▶ [What the task requires]:
Can you quote the part of the gene expression text between "While no change" and "iron (Figure 2).", inclusive?

▶ [Page extract]:
□ □ □ □ □ □ □

Gene expression of the IP3R1/2/3, RYR1 and RYR2 Ca²⁺ channels in the ER in MDAH and MDAH/DDP cells treated with increasing iron concentrations. The levels of change in mRNA gene expression rates for each sample were determined with respect to actin by RT-PCR method. A: IP3R1; B: IP3R2; C: IP3R3; D: RYR1; E: RYR2

While no change in IP₃R1 gene expression was observed in increasing concentrations of iron in MDAH/ DDP cells, a significant rise in IP₃R1 gene expression was observed in the treatment of MDAH cells with 5 µM, 10 µM and 80 µM iron. While an increase in IP₃R2 gene expression was determined in the treatment of MDAH/DDP cells with 10 μM and 80 μM iron, a significant reduction in iron expression and IP₃R2 gene expression was determined in MDAH cells. In addition, IP₃R2 mRNA level was seen to be significantly higher in MDAH cells than other IP₃R1 mRNA and IP₃R3 mRNA expression levels. There is no change in IP₃R3 gene expression determined in increasing concentrations of iron in MDAH/DDP cells, but an increase in IP₃R3 gene expression was determined in the treatment of MDAH cells with 5, 10 and 20 µM iron (Figure 2).

□ □ □ □ □ □ □

▶ [Recorded data]:
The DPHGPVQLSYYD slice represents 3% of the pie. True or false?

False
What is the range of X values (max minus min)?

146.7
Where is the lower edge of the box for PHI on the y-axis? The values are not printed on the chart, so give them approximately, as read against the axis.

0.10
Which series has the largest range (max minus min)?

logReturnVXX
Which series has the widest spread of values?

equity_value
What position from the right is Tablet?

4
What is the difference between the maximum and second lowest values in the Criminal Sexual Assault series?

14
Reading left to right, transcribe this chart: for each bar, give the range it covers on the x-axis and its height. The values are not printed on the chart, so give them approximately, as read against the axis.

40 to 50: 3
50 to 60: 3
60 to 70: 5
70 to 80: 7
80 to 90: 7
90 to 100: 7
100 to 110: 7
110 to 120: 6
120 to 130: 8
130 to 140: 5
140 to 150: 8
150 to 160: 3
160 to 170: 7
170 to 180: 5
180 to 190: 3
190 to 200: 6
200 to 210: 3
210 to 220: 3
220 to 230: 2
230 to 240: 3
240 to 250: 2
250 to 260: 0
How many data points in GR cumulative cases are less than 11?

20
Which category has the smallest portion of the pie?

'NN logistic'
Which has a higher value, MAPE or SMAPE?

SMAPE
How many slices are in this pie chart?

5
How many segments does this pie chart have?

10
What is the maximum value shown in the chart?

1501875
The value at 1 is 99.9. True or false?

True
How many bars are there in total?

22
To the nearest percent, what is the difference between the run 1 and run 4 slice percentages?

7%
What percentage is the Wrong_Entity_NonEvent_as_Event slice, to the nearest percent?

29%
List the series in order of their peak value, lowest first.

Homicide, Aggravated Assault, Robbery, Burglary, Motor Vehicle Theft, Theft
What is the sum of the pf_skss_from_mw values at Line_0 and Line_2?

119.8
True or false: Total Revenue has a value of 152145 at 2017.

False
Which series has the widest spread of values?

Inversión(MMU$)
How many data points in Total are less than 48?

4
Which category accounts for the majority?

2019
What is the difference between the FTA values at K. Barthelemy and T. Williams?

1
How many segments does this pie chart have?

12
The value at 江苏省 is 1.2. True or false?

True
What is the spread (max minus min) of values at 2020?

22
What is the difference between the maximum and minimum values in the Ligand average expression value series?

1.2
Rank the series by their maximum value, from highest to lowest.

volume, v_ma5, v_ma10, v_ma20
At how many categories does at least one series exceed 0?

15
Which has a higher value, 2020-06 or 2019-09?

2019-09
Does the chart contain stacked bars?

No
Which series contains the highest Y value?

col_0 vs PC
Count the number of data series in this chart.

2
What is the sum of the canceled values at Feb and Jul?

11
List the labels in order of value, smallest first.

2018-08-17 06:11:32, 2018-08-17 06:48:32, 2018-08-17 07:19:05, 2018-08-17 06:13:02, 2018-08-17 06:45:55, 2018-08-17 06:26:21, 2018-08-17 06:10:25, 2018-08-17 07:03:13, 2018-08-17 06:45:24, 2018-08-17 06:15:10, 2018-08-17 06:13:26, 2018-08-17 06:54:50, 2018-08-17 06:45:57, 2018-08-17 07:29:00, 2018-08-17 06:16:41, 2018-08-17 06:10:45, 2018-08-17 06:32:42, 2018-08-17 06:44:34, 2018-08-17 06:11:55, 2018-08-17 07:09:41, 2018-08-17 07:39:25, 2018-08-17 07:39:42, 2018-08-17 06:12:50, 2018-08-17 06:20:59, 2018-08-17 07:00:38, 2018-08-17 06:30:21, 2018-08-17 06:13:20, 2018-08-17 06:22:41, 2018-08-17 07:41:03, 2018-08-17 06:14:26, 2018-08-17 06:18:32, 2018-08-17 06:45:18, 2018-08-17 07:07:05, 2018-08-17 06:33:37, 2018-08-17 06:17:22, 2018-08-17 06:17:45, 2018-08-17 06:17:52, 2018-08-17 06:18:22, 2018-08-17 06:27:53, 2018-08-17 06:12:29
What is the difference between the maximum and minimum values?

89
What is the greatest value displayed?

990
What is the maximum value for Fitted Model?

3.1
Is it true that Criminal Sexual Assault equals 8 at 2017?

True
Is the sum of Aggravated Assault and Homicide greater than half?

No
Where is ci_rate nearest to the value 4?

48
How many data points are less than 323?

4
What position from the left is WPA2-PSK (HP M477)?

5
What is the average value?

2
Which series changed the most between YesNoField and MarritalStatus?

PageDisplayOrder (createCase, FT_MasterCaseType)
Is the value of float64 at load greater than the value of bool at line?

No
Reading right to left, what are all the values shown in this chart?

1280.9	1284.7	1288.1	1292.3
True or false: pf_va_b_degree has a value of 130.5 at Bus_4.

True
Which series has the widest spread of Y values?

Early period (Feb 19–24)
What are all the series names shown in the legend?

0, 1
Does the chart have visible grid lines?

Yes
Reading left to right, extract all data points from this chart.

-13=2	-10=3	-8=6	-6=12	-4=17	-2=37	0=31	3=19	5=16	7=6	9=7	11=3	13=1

□ □ □ □ □ □ □

▶ [Response to the task]:
While no change in IP₃R1 gene expression was observed in increasing concentrations of iron in MDAH/ DDP cells, a significant rise in IP₃R1 gene expression was observed in the treatment of MDAH cells with 5 µM, 10 µM and 80 µM iron. While an increase in IP₃R2 gene expression was determined in the treatment of MDAH/DDP cells with 10 μM and 80 μM iron, a significant reduction in iron expression and IP₃R2 gene expression was determined in MDAH cells. In addition, IP₃R2 mRNA level was seen to be significantly higher in MDAH cells than other IP₃R1 mRNA and IP₃R3 mRNA expression levels. There is no change in IP₃R3 gene expression determined in increasing concentrations of iron in MDAH/DDP cells, but an increase in IP₃R3 gene expression was determined in the treatment of MDAH cells with 5, 10 and 20 µM iron (Figure 2).